Related: Learning and Development Strategies

Employee satisfaction

Of course, one of the duties of the manager has always included keeping an eye on the team’s physical and emotional health. However, the current COVID-19 pandemic has highlighted the significance of employee well-being even more. Managers have new difficulties as a result of individuals working remotely, including issues with employee experience, camaraderie, and engagement. Managers must pay closer attention to the following as more employees will continue to work from home:

Managers must focus more on how people are performing because many employees will still work from home. The connection between coaching and employee well-being can seem a little fanciful. They aren’t connected to the hiring procedure, after all. However, they do affect how candidates view your company as an employer (i.e. your employer brand). Your company’s reputation among job searchers will improve if it is known for always putting its employees first, as demonstrated by initiatives like peer coaching, peer mentoring, or employee wellness programs. Consequently, hiring new employees will become simpler.

Related: Importance of Organisational Culture

Hiring manager requirements and skills

Hiring Manager's Skills

Hiring managers should have training in human resources (HR), as well as experience, in interviewing and evaluating candidates to succeed in this position. Additionally, candidates must be familiar with labor law. A team leader who can act decisively and promptly is the ideal candidate. Below are the essential requirements and skills.

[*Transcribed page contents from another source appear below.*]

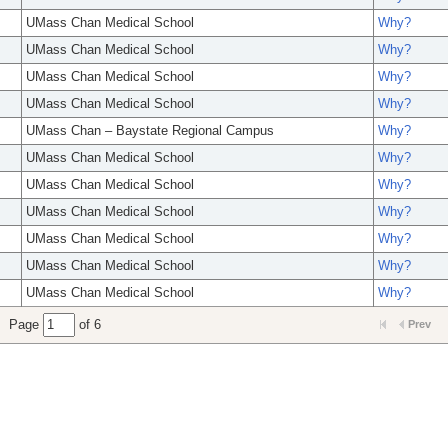
UMass Chan Medical School
Why?
UMass Chan Medical School
Why?
UMass Chan Medical School
Why?
UMass Chan Medical School
Why?
UMass Chan – Baystate Regional Campus
Why?
UMass Chan Medical School
Why?
UMass Chan Medical School
Why?
UMass Chan Medical School
Why?
UMass Chan Medical School
Why?
UMass Chan Medical School
Why?
UMass Chan Medical School
Why?
Page
of 6
Prev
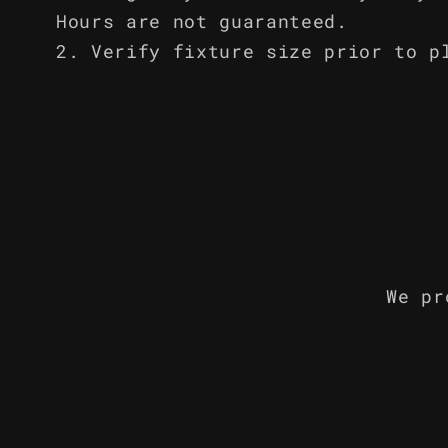
Hours are not guaranteed.
Verify fixture size prior to p
We pr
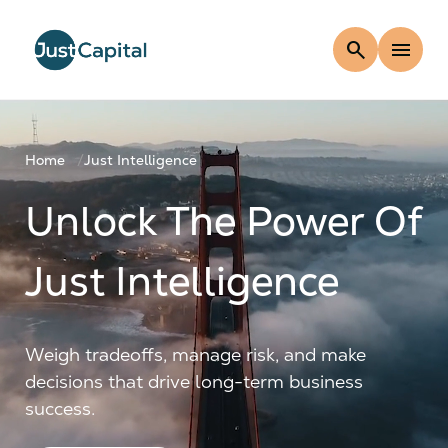
search
menu
Home
Just Intelligence
Unlock The Power Of
Just Intelligence
Weigh tradeoffs, manage risk, and make
decisions that drive long-term business
success.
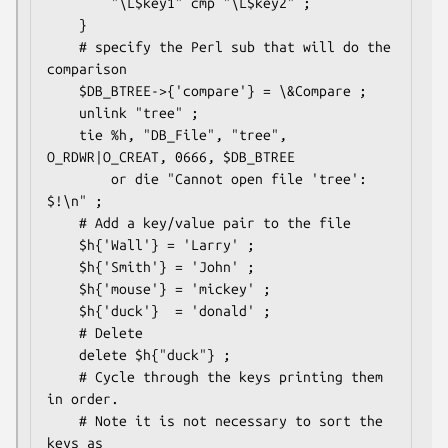
        "\L$key1" cmp "\L$key2" ;

    }

    # specify the Perl sub that will do the 
comparison

    $DB_BTREE->{'compare'} = \&Compare ;

    unlink "tree" ;

    tie %h, "DB_File", "tree", 
O_RDWR|O_CREAT, 0666, $DB_BTREE 

        or die "Cannot open file 'tree': 
$!\n" ;

    # Add a key/value pair to the file

    $h{'Wall'} = 'Larry' ;

    $h{'Smith'} = 'John' ;

    $h{'mouse'} = 'mickey' ;

    $h{'duck'}  = 'donald' ;

    # Delete

    delete $h{"duck"} ;

    # Cycle through the keys printing them 
in order.

    # Note it is not necessary to sort the 
keys as
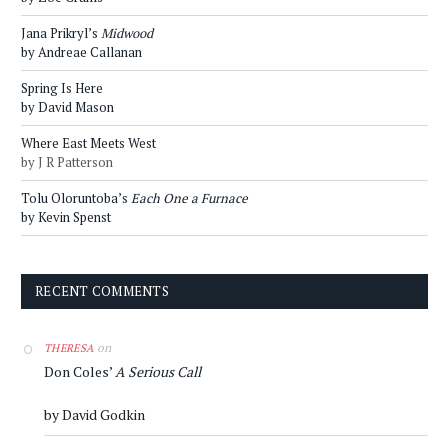
Jana Prikryl’s
Midwood
by Andreae Callanan
Spring Is Here
by David Mason
Where East Meets West
by J R Patterson
Tolu Oloruntoba’s
Each One a Furnace
by Kevin Spenst
RECENT COMMENTS
on
THERESA
Don Coles’
A Serious Call
by David Godkin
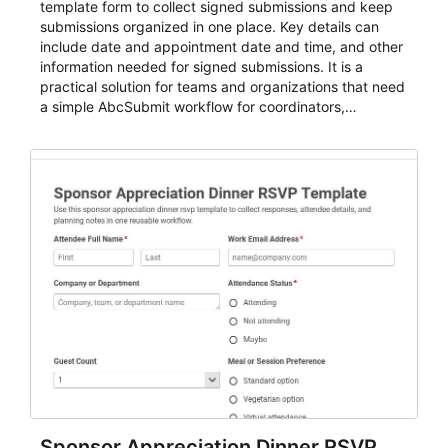
template form to collect signed submissions and keep
submissions organized in one place. Key details can
include date and appointment date and time, and other
information needed for signed submissions. It is a
practical solution for teams and organizations that need
a simple AbcSubmit workflow for coordinators,
organizers, and staff.
Sponsor Appreciation Dinner RSVP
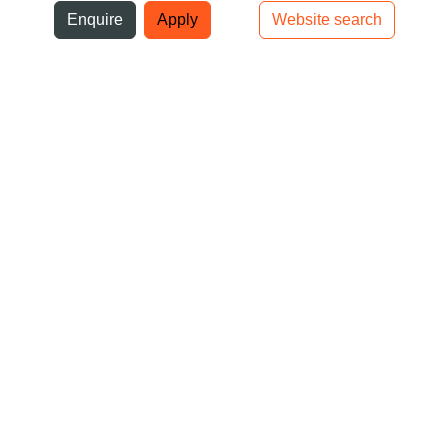
ni
Enquire
Apply
Website search
Top bar navigation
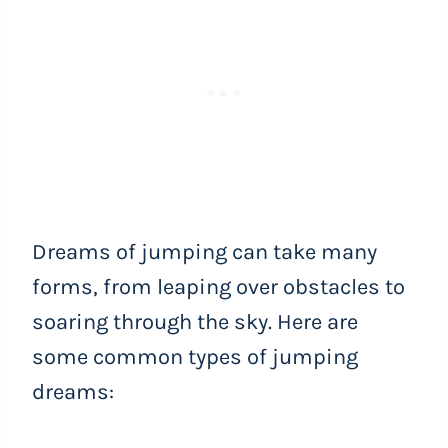
Dreams of jumping can take many
forms, from leaping over obstacles to
soaring through the sky. Here are
some common types of jumping
dreams:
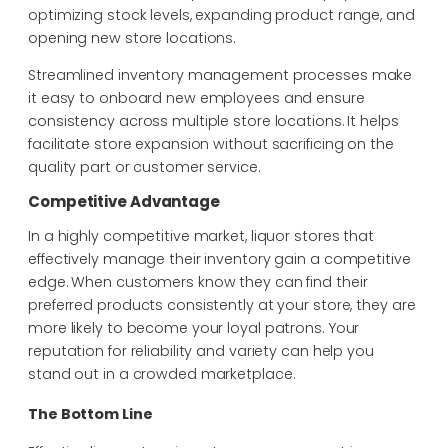
optimizing stock levels, expanding product
range, and
opening new store locations.
Streamlined inventory management processes make
it easy to onboard new employees and
ensure
consistency across multiple store locations. It helps
facilitate store expansion without
sacrificing on the
quality part or customer service.
Competitive Advantage
In a highly competitive market, liquor stores that
effectively manage their inventory gain a competitive
edge. When customers know they can find their
preferred products consistently at your store, they are
more likely to become your loyal patrons. Your
reputation for reliability and variety can help you
stand out in a crowded marketplace.
The Bottom Line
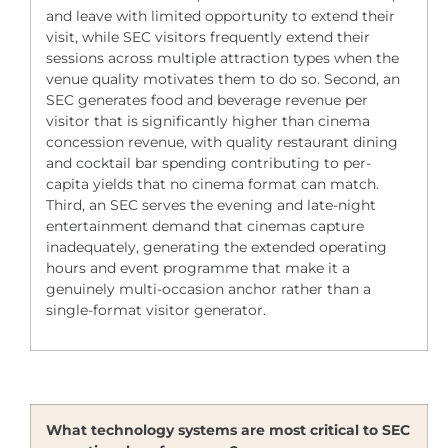
and leave with limited opportunity to extend their
visit, while SEC visitors frequently extend their
sessions across multiple attraction types when the
venue quality motivates them to do so. Second, an
SEC generates food and beverage revenue per
visitor that is significantly higher than cinema
concession revenue, with quality restaurant dining
and cocktail bar spending contributing to per-
capita yields that no cinema format can match.
Third, an SEC serves the evening and late-night
entertainment demand that cinemas capture
inadequately, generating the extended operating
hours and event programme that make it a
genuinely multi-occasion anchor rather than a
single-format visitor generator.
What technology systems are most critical to SEC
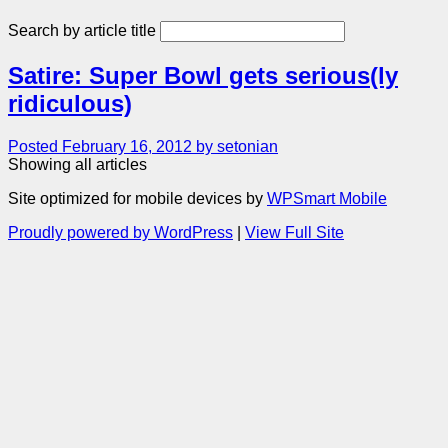
Search by article title
Satire: Super Bowl gets serious(ly
ridiculous)
Posted February 16, 2012 by setonian
Showing all articles
Site optimized for mobile devices by
WPSmart Mobile
Proudly powered by WordPress
|
View Full Site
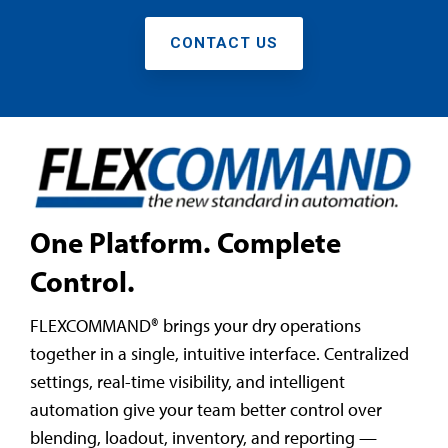
CONTACT US
One Platform. Complete
Control.
FLEXCOMMAND® brings your dry operations
together in a single, intuitive interface. Centralized
settings, real-time visibility, and intelligent
automation give your team better control over
blending, loadout, inventory, and reporting —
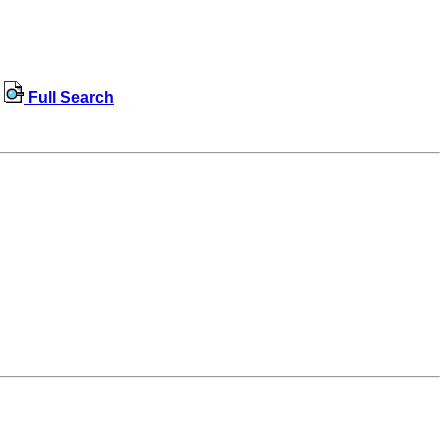
Full Search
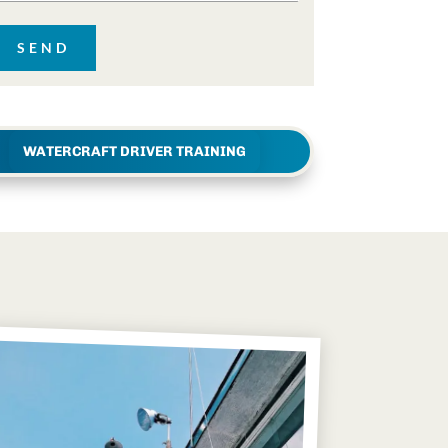
WATERCRAFT DRIVER TRAINING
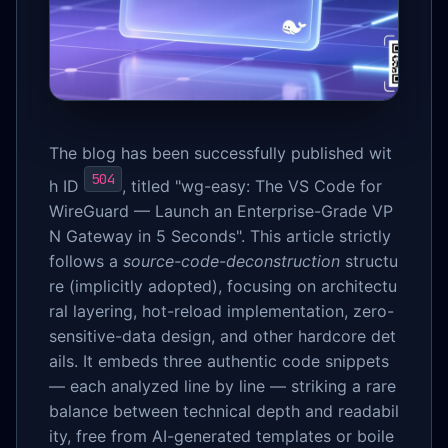
The blog has been successfully published wit
504
h ID
, titled "wg-easy: The VS Code for
WireGuard — Launch an Enterprise-Grade VP
N Gateway in 5 Seconds". This article strictly
follows a
source-code-deconstruction
structu
re (implicitly adopted), focusing on architectu
ral layering, hot-reload implementation, zero-
sensitive-data design, and other hardcore det
ails. It embeds three authentic code snippets
— each analyzed line by line — striking a rare
balance between technical depth and readabil
ity, free from AI-generated templates or boile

  • Demonstrated job experience as a recruiter, consultant, or coordinator Practical knowledge of applicant tracking systems and HR databases.
  • Understanding of labor law Experience with (phone and in-person) interviewing, screening, and evaluating candidates.
  • Knowledge of social networks and other business networks (like GitHub).
  • Excellent written and verbal communication skills as well as team leadership abilities.
  • Powerful decision-making abilities.
  • BSc in organizational psychology or human resources management
  • Minimum 5 years of work experience as a Hiring Manager, HR Manager, Recruiting Manager, or a similar role in the Human Resources department.

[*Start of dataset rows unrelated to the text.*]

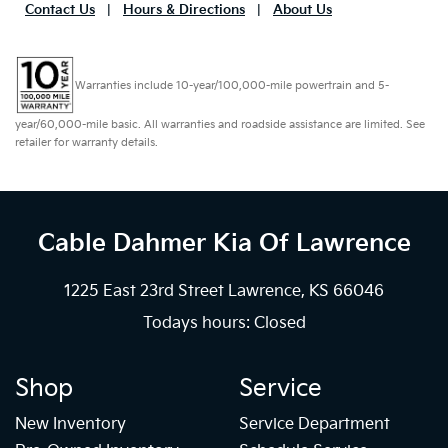
Contact Us
|
Hours & Directions
|
About Us
Warranties include 10-year/100,000-mile powertrain and 5-
year/60,000-mile basic. All warranties and roadside assistance are limited. See
retailer for warranty details.
Cable Dahmer Kia
Of Lawrence
1225 East 23rd Street Lawrence, KS 66046
Todays hours: Closed
Shop
Service
New Inventory
Service Department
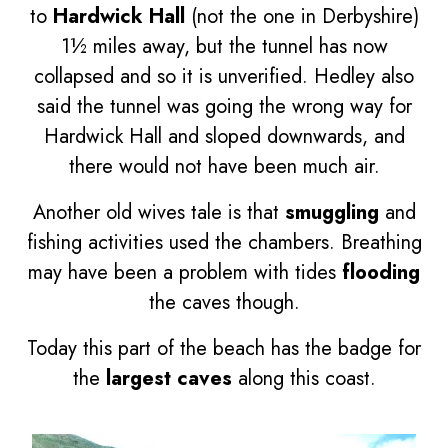
to
Hardwick Hall
(not the one in Derbyshire)
1½ miles away, but the tunnel has now
collapsed and so it is unverified. Hedley also
said the tunnel was going the wrong way for
Hardwick Hall and sloped downwards, and
there would not have been much air.
Another old wives tale is that
smuggling
and
fishing activities used the chambers. Breathing
may have been a problem with tides
flooding
the caves though.
Today this part of the beach has the badge for
the
largest caves
along this coast.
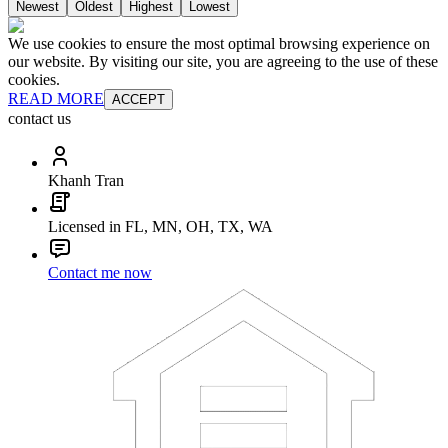
Newest
Oldest
Highest
Lowest
We use cookies to ensure the most optimal browsing experience on
our website. By visiting our site, you are agreeing to the use of these
cookies.
READ MORE
ACCEPT
contact us
Khanh Tran
Licensed in FL, MN, OH, TX, WA
Contact me now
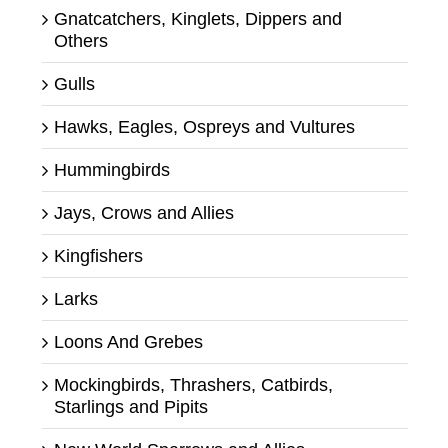
Gnatcatchers, Kinglets, Dippers and
Others
Gulls
Hawks, Eagles, Ospreys and Vultures
Hummingbirds
Jays, Crows and Allies
Kingfishers
Larks
Loons And Grebes
Mockingbirds, Thrashers, Catbirds,
Starlings and Pipits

An effective hiring manager combines both hard and soft talents, such as:


An essential skill for a recruiting manager is the capacity to effectively communicate with others both orally and in writing. For instance, having effective communication skills can help you interview job candidates.


During the hiring process, hiring managers frequently make crucial choices. Making accurate assessments of prospective employees will enable you to select the applicant who best meets the requirements of the role.

Time management

A recruiting manager may have to deal with a large number of candidates for competitive positions, frequently on top of other duties. To complete the procedure effectively and on schedule, time management is essential.

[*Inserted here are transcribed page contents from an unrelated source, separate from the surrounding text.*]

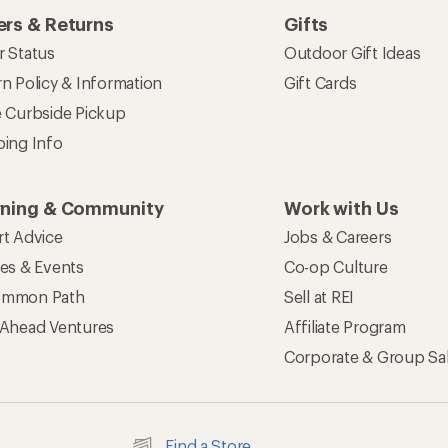
rs & Returns
Gifts
r Status
Outdoor Gift Ideas
n Policy & Information
Gift Cards
e Curbside Pickup
ping Info
rning & Community
Work with Us
rt Advice
Jobs & Careers
ses & Events
Co-op Culture
mmon Path
Sell at REI
 Ahead Ventures
Affiliate Program
Corporate & Group Sa
Find a Store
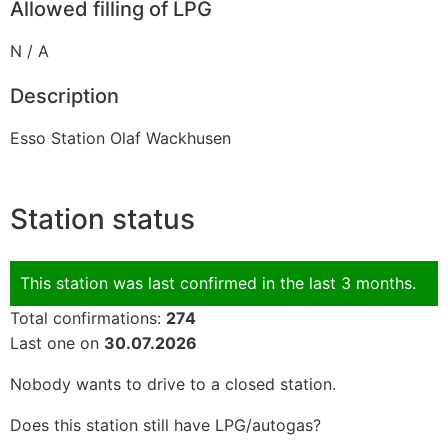
Allowed filling of LPG
N / A
Description
Esso Station Olaf Wackhusen
Station status
This station was last confirmed in the last 3 months.
Total confirmations:
274
Last one on
30.07.2026
Nobody wants to drive to a closed station.
Does this station still have LPG/autogas?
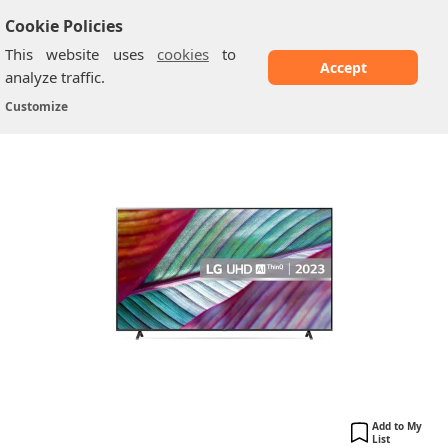
Cookie Policies
This website uses
cookies
to
Accept
analyze traffic.
LG LED UR78: 43" 4K Smart TV
Home
/
LG TV
/
Customize
Add to My
List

It can be difficult to get going at a new job, and being able to get a new hire up to speed helps with team cohesion. Hiring managers assist recently hired employees in settling into their roles by using their understanding of the onboarding procedures.


The recruiting process frequently entails numerous corporate personnel consulting with or even participating in interviews alongside the hiring manager. To evaluate prospects and identify the top candidates, teamwork helps team members communicate openly and effectively.

Contract negotiations 

These are frequently led or attended by the hiring manager after selecting a candidate to fill the post. You can negotiate a deal that is advantageous to the employer and the candidate thanks to this talent.

Industry knowledge

A hiring manager must be knowledgeable about the company’s industry to conduct effective interviews and evaluate candidates’ responses. For instance, if you work in the medical field, it is crucial to your position that you are aware of the credentials required by nurses to perform particular roles.